Taking off the vest, she began to work. With the right tools, the right skills, it really wasn’t that hard to create explosives. With some rudimentary calculations, she could—would—build a bomb vest that would take out all of Homicide.
• • •
Lolo took one hard look at the ID shot, shook her head. “Never seen her before. Somebody comes in here more’n once, I know the face. You come in three times, I know where you wanna sit, what you wanna drink. You eat that soup?”
“Yeah, thanks, it was good. So was the pie. Maybe she’s been in when you’re off shift.”
Lolo snorted. “Not likely. I’m here damn near round the clock. Go ahead, show it around, but she ain’t been in here, not more’n once anyway.”
Once they’d gotten the same reaction from the rest of the staff, Eve walked back out.
“You got pie?” Peabody demanded.
“Save it. Maybe she just got lucky, jumped into the place on instinct. I’m gaining, she’s looking for cover.”
But it went against the grain.
“Or she just looks different enough, made herself look different enough,” Peabody suggested. “What kind of pie?”
“Apple,” Eve said absently. “Let’s show her around in a few other places.
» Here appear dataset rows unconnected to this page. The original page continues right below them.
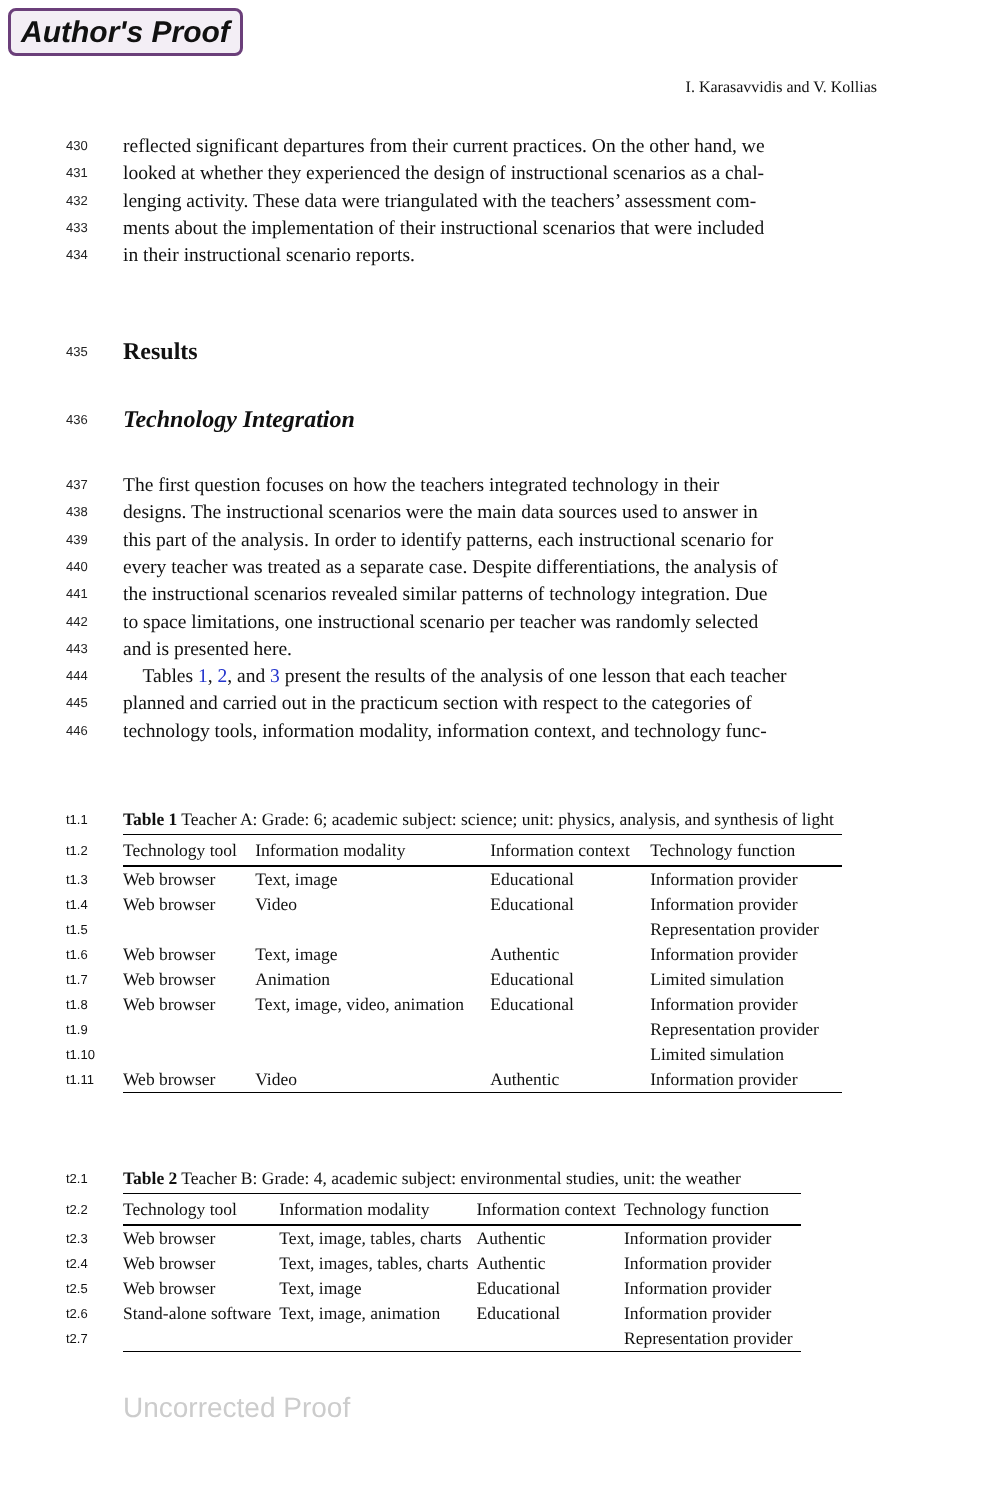Author's Proof
I. Karasavvidis and V. Kollias
430 reflected significant departures from their current practices. On the other hand, we
431 looked at whether they experienced the design of instructional scenarios as a chal-
432 lenging activity. These data were triangulated with the teachers’ assessment com-
433 ments about the implementation of their instructional scenarios that were included
434 in their instructional scenario reports.
435
Results
436
Technology Integration
437 The first question focuses on how the teachers integrated technology in their
438 designs. The instructional scenarios were the main data sources used to answer in
439 this part of the analysis. In order to identify patterns, each instructional scenario for
440 every teacher was treated as a separate case. Despite differentiations, the analysis of
441 the instructional scenarios revealed similar patterns of technology integration. Due
442 to space limitations, one instructional scenario per teacher was randomly selected
443 and is presented here.
444 Tables 1, 2, and 3 present the results of the analysis of one lesson that each teacher
445 planned and carried out in the practicum section with respect to the categories of
446 technology tools, information modality, information context, and technology func-
| t1.1 | Table 1 Teacher A: Grade: 6; academic subject: science; unit: physics, analysis, and synthesis of light | | | |
| t1.2 | Technology tool | Information modality | Information context | Technology function |
| t1.3 | Web browser | Text, image | Educational | Information provider |
| t1.4 | Web browser | Video | Educational | Information provider |
| t1.5 | | | | Representation provider |
| t1.6 | Web browser | Text, image | Authentic | Information provider |
| t1.7 | Web browser | Animation | Educational | Limited simulation |
| t1.8 | Web browser | Text, image, video, animation | Educational | Information provider |
| t1.9 | | | | Representation provider |
| t1.10 | | | | Limited simulation |
| t1.11 | Web browser | Video | Authentic | Information provider |
| t2.1 | Table 2 Teacher B: Grade: 4, academic subject: environmental studies, unit: the weather | | | |
| t2.2 | Technology tool | Information modality | Information context | Technology function |
| t2.3 | Web browser | Text, image, tables, charts | Authentic | Information provider |
| t2.4 | Web browser | Text, images, tables, charts | Authentic | Information provider |
| t2.5 | Web browser | Text, image | Educational | Information provider |
| t2.6 | Stand-alone software | Text, image, animation | Educational | Information provider |
| t2.7 | | | | Representation provider |
Uncorrected Proof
If we can put her in this area, we’ve got more weight.”
But waiters, shopkeepers, the guy on the cart, all gave them thumbs-down.
Going with what they had, they tracked Messner down at the courthouse, had to cool their heels until the lunch recess.
“Flank her,” Eve ordered Peabody as they approached. “In case she tries to rabbit. Loreen Messner.”
“That’s right. Oh, hey, Lieutenant Dallas. Didn’t see you on the docket.”
It took only that, the casual acknowledgment, the relaxed shoulders, to tell Eve they were on the wrong path. But they had to follow it through.
“We’re here on another matter. You knew Bastwick.”
“Anybody works this courtroom knew Bastwick. Slick one. Sorry about what happened to her.” Messner snuck a glance at her wrist unit, reminding Eve she was on lunch break. “What can I help you with?”